Die Superstars ziehen nicht mehr bei den Katalanen. Selbst ein Sieg im Clásico kann die Saison des FC Barcelona nur noch schönen.

Barcelona.  An der Plaza Catalunya, wo dieser Frühlingstage abertausende Touristen ausgespült werden, gibt es seit dieser Woche eine kleine Weltsensation zu bestaunen. Lionel Messi und Cristiano Ronaldo stehen innig umarmt und küssen sich zärtlich auf den Mund. Das Werk eines Graffitikünstlers an einem Parkhauseingang im Zentrum Barcelonas ist eine Referenz an den katalanischen Nationalfeiertag Sant Jordi am Sonntag, an dem Rosen verschenkt und die Liebenden gefeiert werden.

Die lebendigen Messi und Ronaldo werden sich natürlich nicht vereinen am Sonntag um 20.45 Uhr in Madrid. Der Clásico steht an, das größte Fußballspektakel des Planeten, und für außerplanmäßige Freundlichkeiten ist schon deshalb kein Platz, weil es konkret wie selten um die Titel-Entscheidung geht. Drei Punkte Vorsprung und noch ein Nachholspiel in der Hinterhand hat Real. Mit einem Heimsieg wäre die ersehnte erste Meisterschaft seit 2012 so gut wie besiegelt. Und, nicht minder verlockend: die Apokalypse beim Erzrivalen wäre perfekt.

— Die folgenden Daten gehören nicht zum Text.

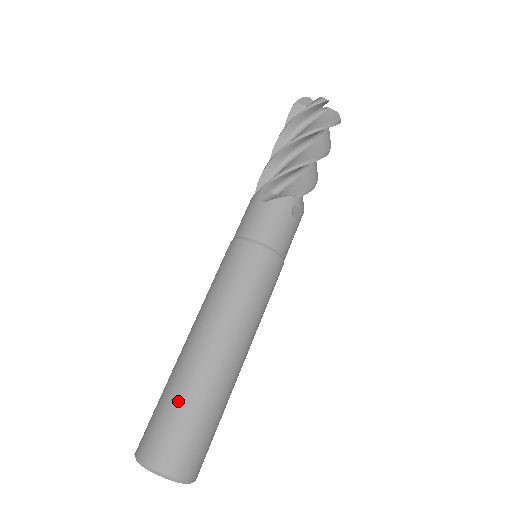
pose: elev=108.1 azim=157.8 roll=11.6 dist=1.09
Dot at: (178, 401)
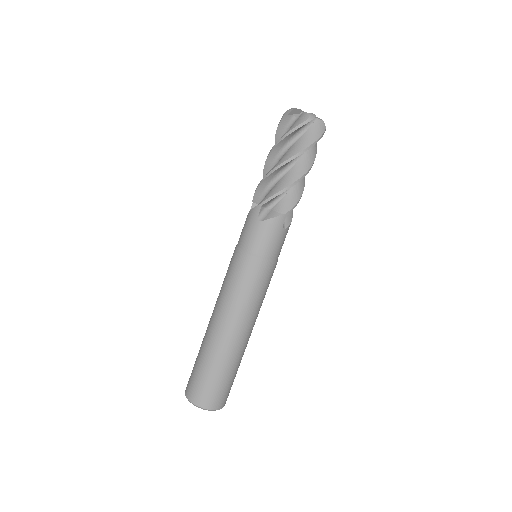
Dot at: (210, 368)
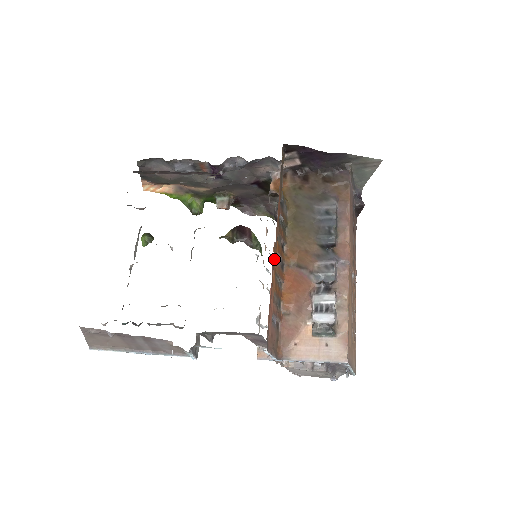
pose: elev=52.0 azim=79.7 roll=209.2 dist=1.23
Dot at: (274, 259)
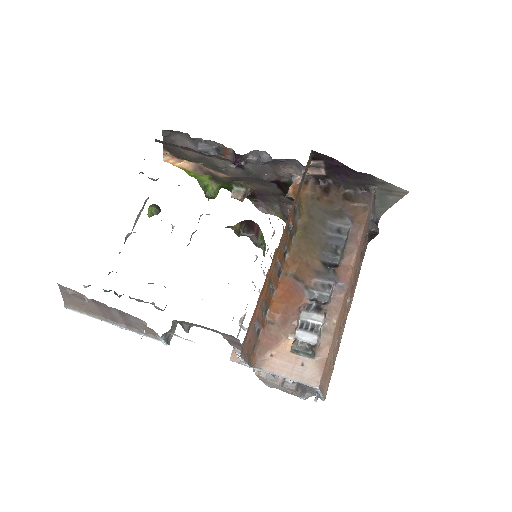
Dot at: (272, 265)
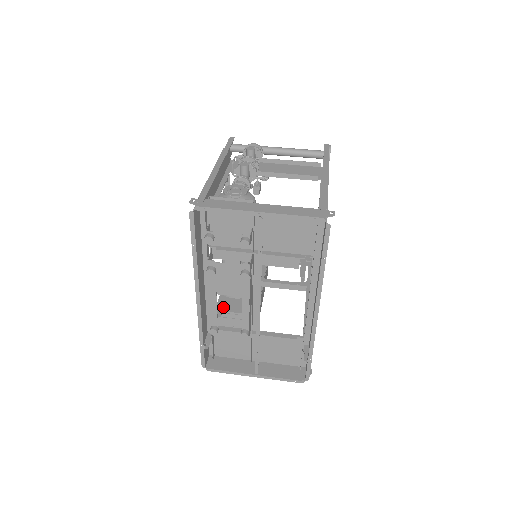
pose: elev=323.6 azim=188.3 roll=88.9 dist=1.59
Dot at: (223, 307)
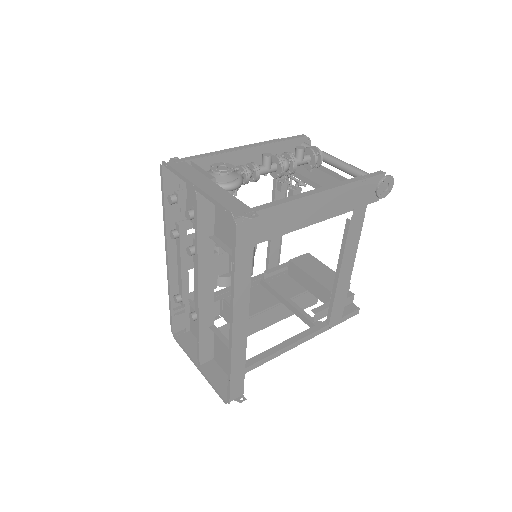
Dot at: (228, 296)
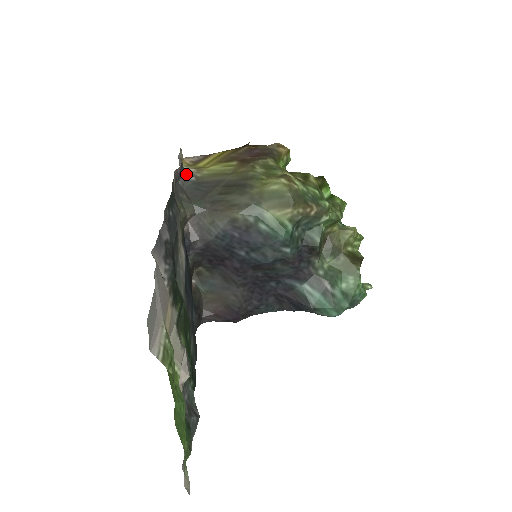
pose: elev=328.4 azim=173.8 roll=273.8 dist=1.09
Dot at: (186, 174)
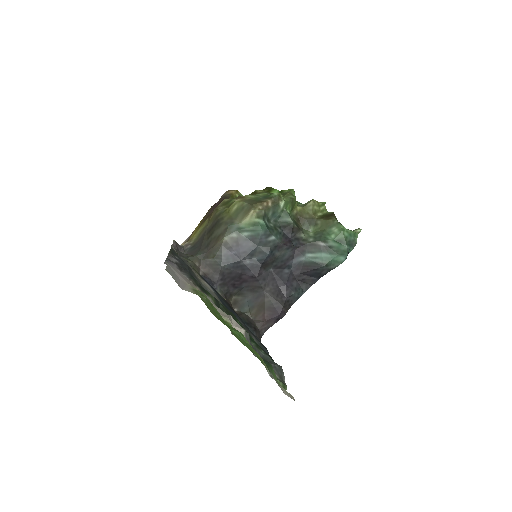
Dot at: (184, 248)
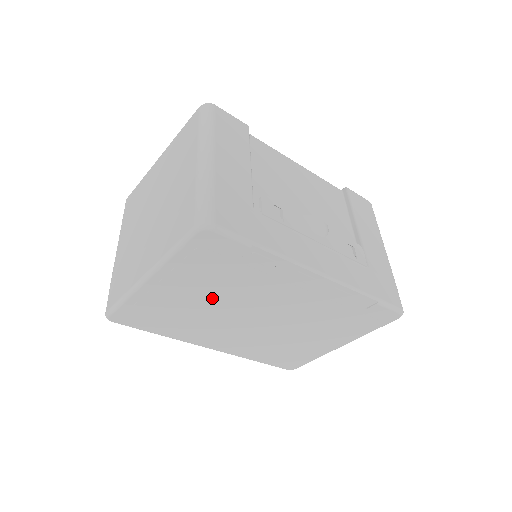
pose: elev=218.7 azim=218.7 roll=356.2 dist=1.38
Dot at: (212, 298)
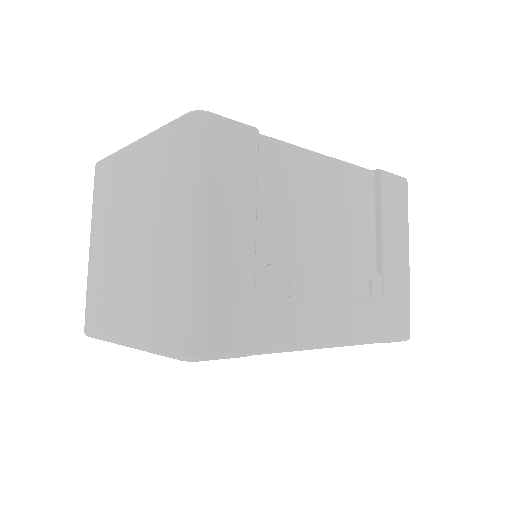
Dot at: occluded
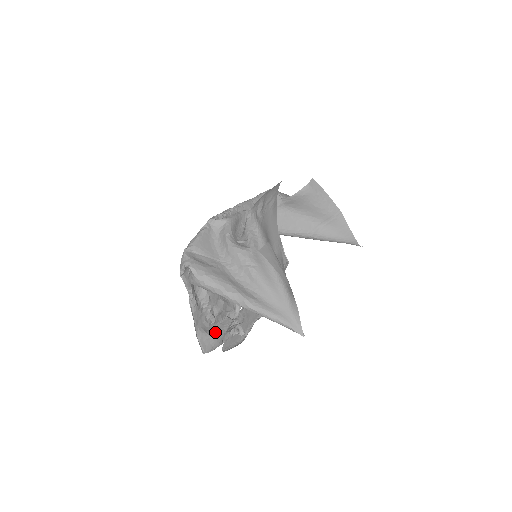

Nachdem Barca gegen Juventus Turin zum dritten Mal in den vergangenen vier Jahren im Champions-League-Viertelfinale scheiterte, können selbst passionierte Realitätsverweigerer nicht mehr von der besten Mannschaft der Welt sprechen. Eine Ära geht zu Ende, angefangen beim bereits verkündeten Abschieds von Luis Enrique. Gelingt im Estadio Santiago Bernabéu nicht ein Befreiungsakt, für den nach vier Niederlagen in den letzten sechs Auswärtspartien allenfalls die eigenen Gesetze des Clásico spre...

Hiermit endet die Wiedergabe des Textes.